Mi vida puedo resumirla en tres partes. Yo no vivo los días, no vivo los años y aunque he vivido varios siglos, mi vida no se resume en centenarios, sino en momentos. Tres momentos que la marcaron.
La primera parte de mi vida comienza con mi nacimiento pero mi nacimiento no fue normal. No, eso sería desmasiado «normal». En mi mundo existen fuerzas que escapan del poder de los hombres y la desconocen pero cuando un humano pide un deseo con auténtico amor, el alma de la Luna despierta y lo concede. Así fue como, de una figurita de arcilla, nació mi hermana para después crearme a mi a su fiel imagen, de los trozos sobrantes de su creación.
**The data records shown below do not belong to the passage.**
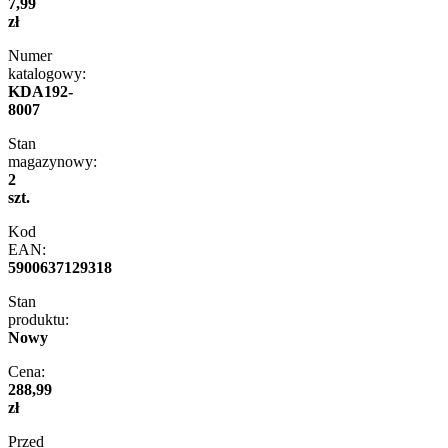
7,99
zł
Numer
katalogowy:
KDA192-
8007
Stan
magazynowy:
2
szt.
Kod
EAN:
5900637129318
Stan
produktu:
Nowy
Cena:
288,99
zł
Przed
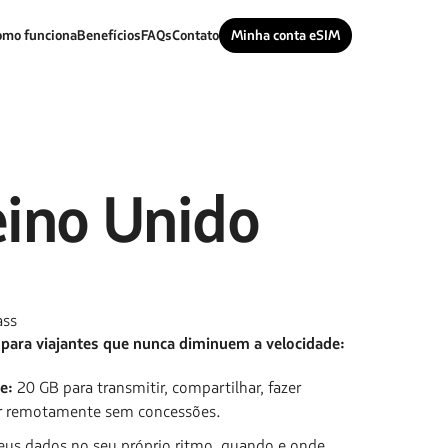
omo funciona
Benefícios
FAQs
Contato
Minha conta eSIM
ino Unido
ass
 para viajantes que nunca diminuem a velocidade:
e:
20 GB para transmitir, compartilhar, fazer
r remotamente sem concessões.
eus dados no seu próprio ritmo, quando e onde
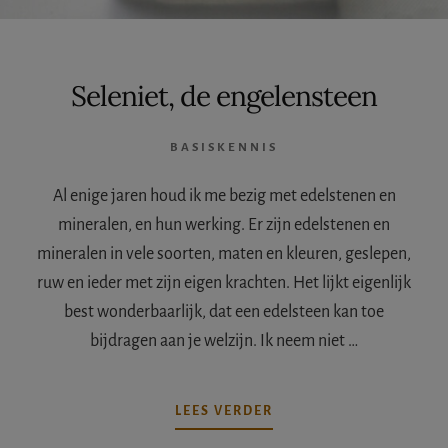
Seleniet, de engelensteen
BASISKENNIS
Al enige jaren houd ik me bezig met edelstenen en
mineralen, en hun werking. Er zijn edelstenen en
mineralen in vele soorten, maten en kleuren, geslepen,
ruw en ieder met zijn eigen krachten. Het lijkt eigenlijk
best wonderbaarlijk, dat een edelsteen kan toe
bijdragen aan je welzijn. Ik neem niet …
OVERSELENIET,
LEES VERDER
DE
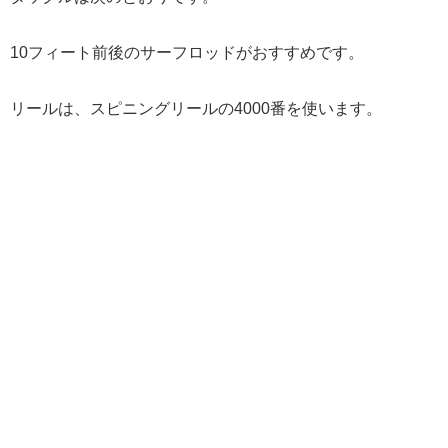
10フィート前後のサーフロッドがおすすめです。
リールは、スピニングリールの4000番を使います。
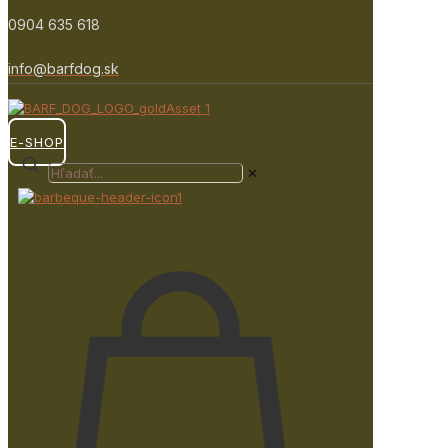
0904 635 618
info@barfdog.sk
E-SHOP
✕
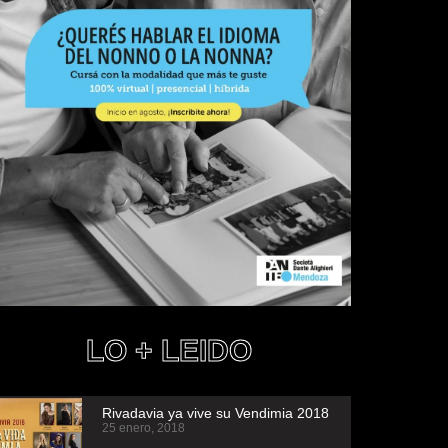
LO + LEIDO
Rivadavia ya vive su Vendimia 2018
25 enero, 2018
Esa parte de mi vida transcurrió feliz junto a la madre que nos concibió en deseo y nos crió en cuerpo. Mi hermana y yo somos una, lo que ella piensa yo lo digo, pues ella es el cerebro de este cuerpo y yo la lengua de su boca. Después de felices 17 años mortales, mi madre envejeció y su compañero de vida nos vendió a otra criatura como él.
Los humanos los dividimos en dos especies: buenos y malos. Madre era buena. Pero aquél nos vendió a otro ser malvado, como él. Jamás nos sonrió, no sintió amor pero no me causaba dolor. Mi hermana pensaba «no es el importante» aunque yo no lo decía, pues madre entristecería. Ella amaba al hombre.
Así acabó la primera parte de mi vida, huyendo del que creyó comprarnos. Y de la necesidad nació la diferenciación. Como nuestro nacimiento no había sino normal, tampoco habría de serlo el resto. Y fue así como, hacia la mitad de mi vida, creció una prolongación de mi, de mi hermana, de ambas.
La mitad de mi vida transcurre en poco menos de dos horas. Era un gran lago, junto al hogar donde nací, de profundidad desconocida y aquel malvado ser que quiso apoderarse de nosotras murió. Cuando un deseo de Luna se cumple, sólo ella puede destruirlo.
La última parte de mi vida no tiene final. El alma astral que duerme en la luna nos concedió un solo alma, dos cuerpos y una vida pero no la muerte. En aquel lago, donde antes había piernas apareció una cola de pez y donde hubo aire apareció la asfixia y hubo muerte.
No lloré, no hablé, no pensé porque mi hermana lo observaba y no sintió. No, las sirenas no sienten. La arcilla no siente.
Se nos fue concedida la vida eterna, hasta que el alma de nuevo despierte y nos lleve, entonces seremos de nuevo tierra y agua, una masa, no más. Pero mientras cantaré los lamentos de dos corazones que ven en las estrellas los ojos de la madre que las crió y a su lado duerme, el alma eterna de la Luna.